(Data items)
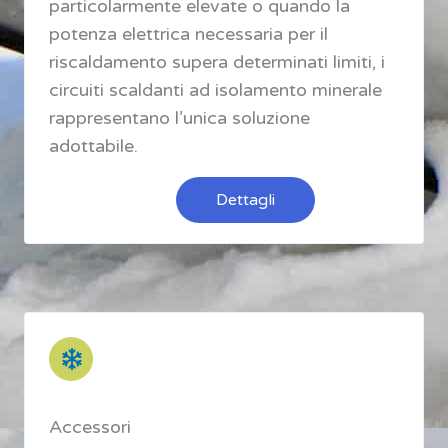
particolarmente elevate o quando la
potenza elettrica necessaria per il
riscaldamento supera determinati limiti, i
circuiti scaldanti ad isolamento minerale
rappresentano l’unica soluzione
adottabile.
Dettagli
Accessori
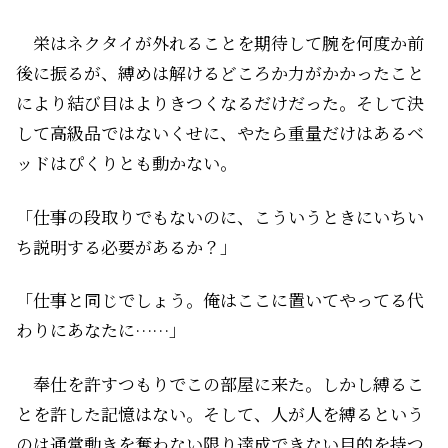
栄はネクタイが外れることを期待して腕を何度か前
後に振るが、縛めは解けるどころか力がかかったこと
により結び目はよりきつくなるだけだった。そして決
して高級品ではないくせに、やたら重量だけはあるベ
ッドはぴくりとも動かない。
「仕事の段取りでもないのに、こういうときにいちい
ち説明する必要があるか？」
「仕事と同じでしょう。俺はここに置いてやってる代
わりにあなたに……」
奉仕を許すつもりでこの部屋に来た。しかし縛るこ
とを許した記憶はない。そして、人が人を縛るという
のは通常――動きを奪わない限り達成できない目的を持つ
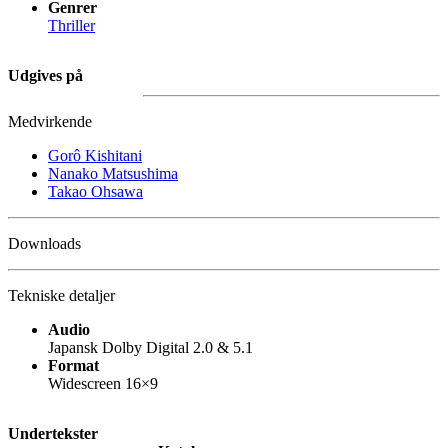
Genrer
Thriller
Udgives på
Medvirkende
Gorô Kishitani
Nanako Matsushima
Takao Ohsawa
Downloads
Tekniske detaljer
Audio
Japansk Dolby Digital 2.0 & 5.1
Format
Widescreen 16×9
Undertekster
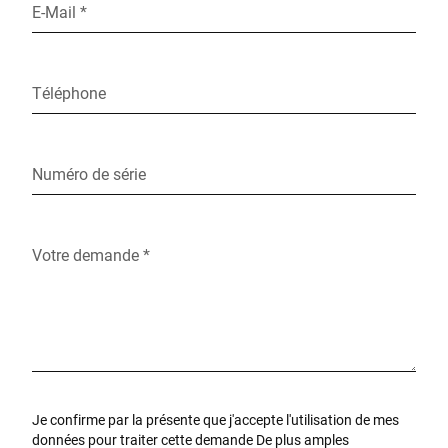
E-Mail *
Téléphone
Numéro de série
Votre demande *
Je confirme par la présente que j'accepte l'utilisation de mes
données pour traiter cette demande De plus amples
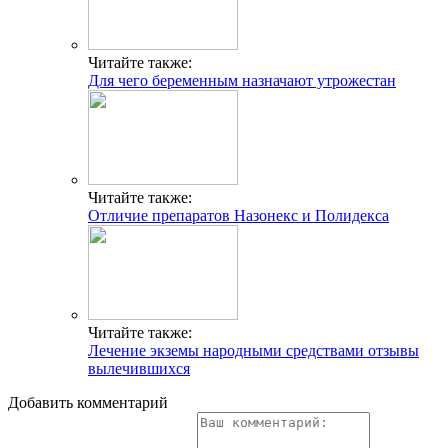
Читайте также:
Для чего беременным назначают утрожестан
Читайте также:
Отличие препаратов Назонекс и Полидекса
Читайте также:
Лечение экземы народными средствами отзывы
вылечившихся
Добавить комментарий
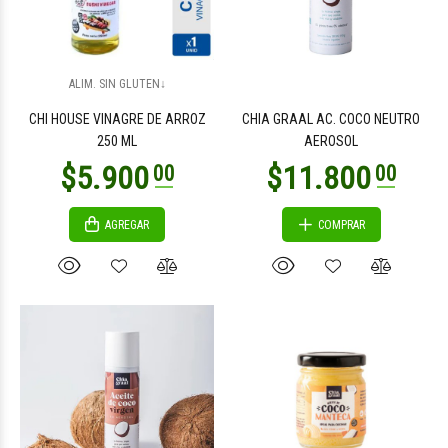
$7.800
$7.800
00
00
ALIM. SIN GLUTEN↓
CHI HOUSE VINAGRE DE ARROZ
CHIA GRAAL AC. COCO NEUTRO
250 ML
AEROSOL
AGREGAR
COMPRAR
$8.500
$8.400
00
00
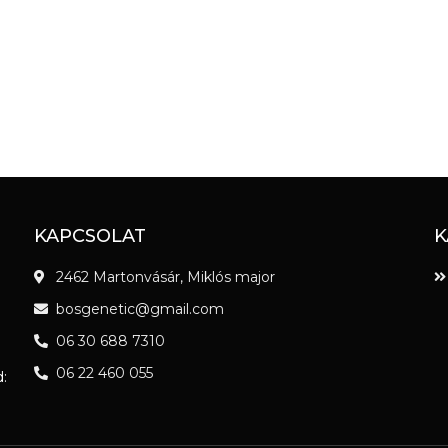
KAPCSOLAT
K
2462 Martonvásár, Miklós major
bosgenetic@gmail.com
06 30 688 7310
06 22 460 055
:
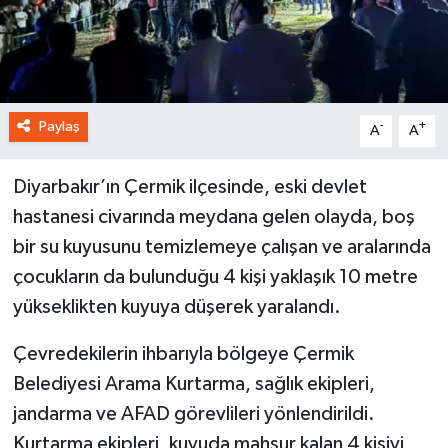
Paylaş
-
+
A
A
Diyarbakır’ın Çermik ilçesinde, eski devlet
hastanesi civarında meydana gelen olayda, boş
bir su kuyusunu temizlemeye çalışan ve aralarında
çocukların da bulunduğu 4 kişi yaklaşık 10 metre
yükseklikten kuyuya düşerek yaralandı.
Çevredekilerin ihbarıyla bölgeye Çermik
Belediyesi Arama Kurtarma, sağlık ekipleri,
jandarma ve AFAD görevlileri yönlendirildi.
Kurtarma ekipleri, kuyuda mahsur kalan 4 kişiyi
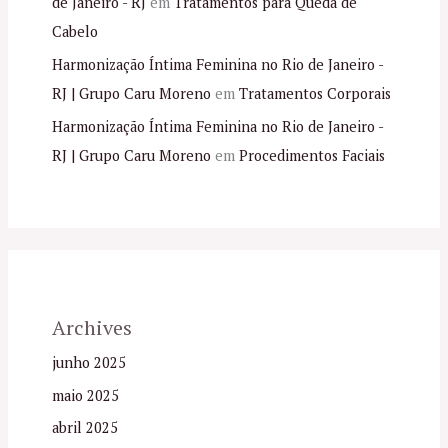
de Janeiro - RJ
em
Tratamentos para Queda de
Cabelo
Harmonização Íntima Feminina no Rio de Janeiro -
RJ | Grupo Caru Moreno
em
Tratamentos Corporais
Harmonização Íntima Feminina no Rio de Janeiro -
RJ | Grupo Caru Moreno
em
Procedimentos Faciais
Archives
junho 2025
maio 2025
abril 2025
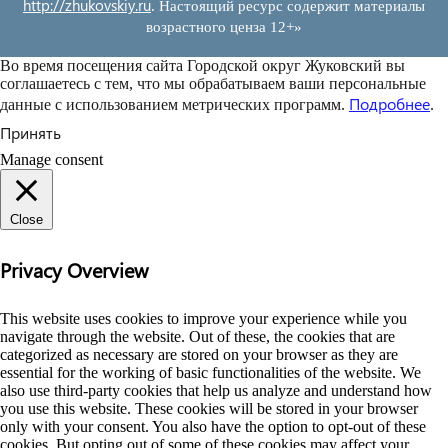
http://zhukovskiy.ru
. Настоящий ресурс содержит материалы
возрастного ценза 12+»
Во время посещения сайта Городской округ Жуковский вы
соглашаетесь с тем, что мы обрабатываем ваши персональные
Подробнее
данные с использованием метрических программ.
.
Принять
Manage consent
Close
Privacy Overview
This website uses cookies to improve your experience while you
navigate through the website. Out of these, the cookies that are
categorized as necessary are stored on your browser as they are
essential for the working of basic functionalities of the website. We
also use third-party cookies that help us analyze and understand how
you use this website. These cookies will be stored in your browser
only with your consent. You also have the option to opt-out of these
cookies. But opting out of some of these cookies may affect your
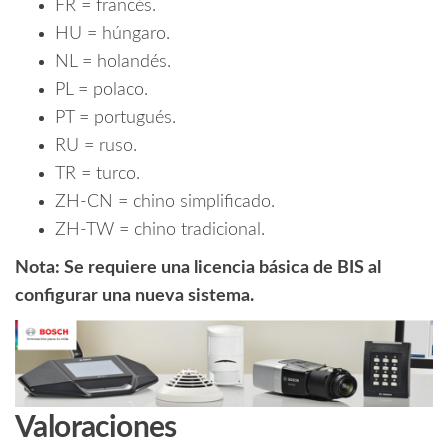
FR = francés.
HU = húngaro.
NL = holandés.
PL = polaco.
PT = portugués.
RU = ruso.
TR = turco.
ZH-CN = chino simplificado.
ZH-TW = chino tradicional.
Nota: Se requiere una licencia básica de BIS al
configurar una nueva sistema.
Valoraciones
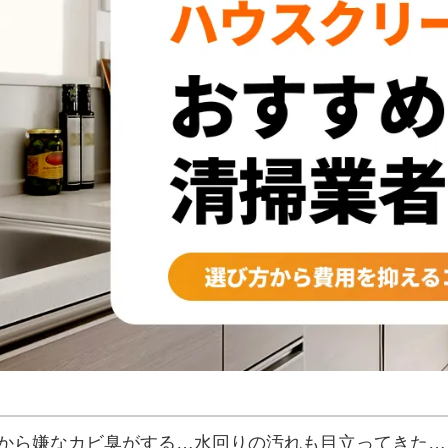
から嫌なカビ臭がする…水回りの汚れも目立ってきた…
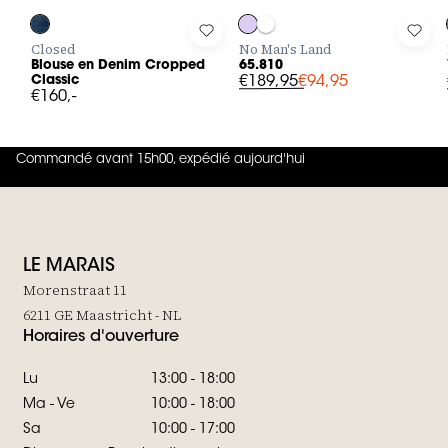
Log in to add Blouse en Denim Cropped Classic to your wishli
Log in to add 65.810 to your wishl
Log 
Closed
No Man's Land
Blouse en Denim Cropped
65.810
Classic
€189,95
€94,95
€160,-
Commandé avant 15h00, expédié aujourd'hui
4.8
sur
5 (
42
Avis
)
LE MARAIS
Morenstraat 11
6211 GE Maastricht - NL
Horaires d'ouverture
Lu
13:00 - 18:00
Ma - Ve
10:00 - 18:00
Sa
10:00 - 17:00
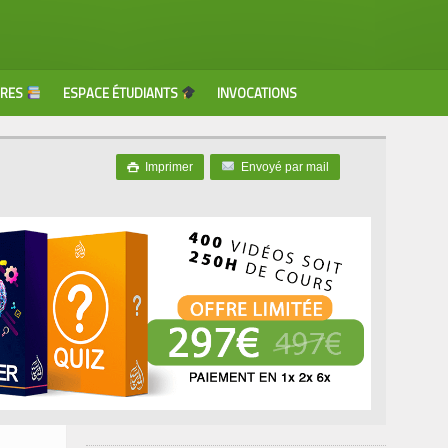
VRES
ESPACE ÉTUDIANTS
INVOCATIONS
Imprimer
Envoyé par mail


=== REQUEST ===
Retype every line of text in the material above exactly, leaving the pictures out of your answer.

=== SOLUTION TO THIS EXERCISE ===
particolarmente elevate o quando la
potenza elettrica necessaria per il
riscaldamento supera determinati limiti, i
circuiti scaldanti ad isolamento minerale
rappresentano l’unica soluzione
adottabile.
Dettagli
Accessori
栄はネクタイが外れることを期待して腕を何度か前
後に振るが、縛めは解けるどころか力がかかったこと
により結び目はよりきつくなるだけだった。そして決
して高級品ではないくせに、やたら重量だけはあるベ
ッドはぴくりとも動かない。
「仕事の段取りでもないのに、こういうときにいちい
ち説明する必要があるか？」
「仕事と同じでしょう。俺はここに置いてやってる代
わりにあなたに……」
奉仕を許すつもりでこの部屋に来た。しかし縛るこ
とを許した記憶はない。そして、人が人を縛るという
のは通常――動きを奪わない限り達成できない目的を持つ
Genrer
Thriller
Udgives på
Medvirkende
Gorô Kishitani
Nanako Matsushima
Takao Ohsawa
Downloads
Tekniske detaljer
Audio
Japansk Dolby Digital 2.0 & 5.1
Format
Widescreen 16×9
Undertekster
E-Mail *
Téléphone
Numéro de série
Votre demande *
Je confirme par la présente que j'accepte l'utilisation de mes
données pour traiter cette demande De plus amples
Читайте также:
Для чего беременным назначают утрожестан
Читайте также:
Отличие препаратов Назонекс и Полидекса
Читайте также:
Лечение экземы народными средствами отзывы
вылечившихся
Добавить комментарий
$7.800
$7.800
00
00
ALIM. SIN GLUTEN↓
CHI HOUSE VINAGRE DE ARROZ
CHIA GRAAL AC. COCO NEUTRO
250 ML
AEROSOL
AGREGAR
COMPRAR
$8.500
$8.400
00
00
KAPCSOLAT
K
2462 Martonvásár, Miklós major
bosgenetic@gmail.com
06 30 688 7310
06 22 460 055
:
Paylaş
-
+
A
A
Diyarbakır’ın Çermik ilçesinde, eski devlet
hastanesi civarında meydana gelen olayda, boş
bir su kuyusunu temizlemeye çalışan ve aralarında
çocukların da bulunduğu 4 kişi yaklaşık 10 metre
yükseklikten kuyuya düşerek yaralandı.
Çevredekilerin ihbarıyla bölgeye Çermik
Belediyesi Arama Kurtarma, sağlık ekipleri,
jandarma ve AFAD görevlileri yönlendirildi.
Kurtarma ekipleri, kuyuda mahsur kalan 4 kişiyi
de Janeiro - RJ
em
Tratamentos para Queda de
Cabelo
Harmonização Íntima Feminina no Rio de Janeiro -
RJ | Grupo Caru Moreno
em
Tratamentos Corporais
Harmonização Íntima Feminina no Rio de Janeiro -
RJ | Grupo Caru Moreno
em
Procedimentos Faciais
Archives
junho 2025
maio 2025
abril 2025
http://zhukovskiy.ru
. Настоящий ресурс содержит материалы
возрастного ценза 12+»
Во время посещения сайта Городской округ Жуковский вы
соглашаетесь с тем, что мы обрабатываем ваши персональные
Подробнее
данные с использованием метрических программ.
.
Принять
Manage consent
Close
Privacy Overview
This website uses cookies to improve your experience while you
navigate through the website. Out of these, the cookies that are
categorized as necessary are stored on your browser as they are
essential for the working of basic functionalities of the website. We
also use third-party cookies that help us analyze and understand how
you use this website. These cookies will be stored in your browser
only with your consent. You also have the option to opt-out of these
cookies. But opting out of some of these cookies may affect your
FR = francés.
HU = húngaro.
NL = holandés.
PL = polaco.
PT = portugués.
RU = ruso.
TR = turco.
ZH-CN = chino simplificado.
ZH-TW = chino tradicional.
Nota: Se requiere una licencia básica de BIS al
configurar una nueva sistema.
Valoraciones
から嫌なカビ臭がする…水回りの汚れも目立ってきた…
Log in to add Blouse en Denim Cropped Classic to your wishli
Log in to add 65.810 to your wishl
Log 
Closed
No Man's Land
Blouse en Denim Cropped
65.810
Classic
€189,95
€94,95
€160,-
Commandé avant 15h00, expédié aujourd'hui
4.8
sur
5 (
42
Avis
)
LE MARAIS
Morenstraat 11
6211 GE Maastricht - NL
Horaires d'ouverture
Lu
13:00 - 18:00
Ma - Ve
10:00 - 18:00
Sa
10:00 - 17:00
VRES
ESPACE ÉTUDIANTS
INVOCATIONS
Imprimer
Envoyé par mail


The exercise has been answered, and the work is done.